FIFA will test the technology with all the candidates to be World Cup referees before IFAB, football's global ruling making body, decide whether to green light its use at the World Cup at a meeting in March.
English Football Association chief executive Martin Glenn supports the move and said he hopes to introduce VAR technology for the third round of next season's FA Cup.
"I feel very confident given the preparation underway now. I would expect to see video assistant referees from the third round of the FA Cup next season," he told reporters.
"The evidence of the testing is really encouraging.
"At the professional level in England, there's no 'if'. It's not an 'if' it's a 'when'."
The IFAB meeting produced a plan to allow countries to introduce extra substitutes, sin bins for yellow card offences, and varying match durations.
However, those ideas will only be used for disability, grassroots and youth football and do not apply in the top divisions or senior internationals.
IFAB also plan to consider a "potentially fairer system for kicks from the penalty mark".

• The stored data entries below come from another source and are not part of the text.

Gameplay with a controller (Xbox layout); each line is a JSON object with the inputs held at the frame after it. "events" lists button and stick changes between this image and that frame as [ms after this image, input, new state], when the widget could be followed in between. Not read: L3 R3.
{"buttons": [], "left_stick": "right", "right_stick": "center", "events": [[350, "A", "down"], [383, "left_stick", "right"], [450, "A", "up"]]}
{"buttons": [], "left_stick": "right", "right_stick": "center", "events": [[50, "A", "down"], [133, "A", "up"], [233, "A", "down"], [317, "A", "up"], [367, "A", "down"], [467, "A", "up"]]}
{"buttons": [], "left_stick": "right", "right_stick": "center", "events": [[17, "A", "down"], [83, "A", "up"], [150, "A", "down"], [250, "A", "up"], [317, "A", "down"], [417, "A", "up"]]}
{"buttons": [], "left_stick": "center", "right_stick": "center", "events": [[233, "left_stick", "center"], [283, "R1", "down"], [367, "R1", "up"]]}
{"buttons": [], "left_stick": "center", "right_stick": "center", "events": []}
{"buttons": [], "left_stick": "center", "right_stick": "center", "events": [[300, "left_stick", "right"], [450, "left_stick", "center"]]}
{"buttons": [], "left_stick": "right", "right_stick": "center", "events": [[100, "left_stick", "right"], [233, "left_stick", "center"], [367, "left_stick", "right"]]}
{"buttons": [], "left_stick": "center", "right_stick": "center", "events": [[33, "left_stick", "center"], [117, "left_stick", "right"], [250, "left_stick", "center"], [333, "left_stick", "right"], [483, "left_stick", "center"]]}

Meanwhile, Glenn revealed the FA is collaborating with the Professional Footballers' Association to conduct a wide-ranging study into the damage caused by concussions and heading a football.
Children aged 10 and under have been banned from heading in the United States amid growing fears that the practice increases the chances of suffering dementia.
"We are taking it seriously. The research we are doing with the PFA is to see if dementia is greater in professional football than in the general population. It will be a six-figure study conducted by an independent university," Glenn said.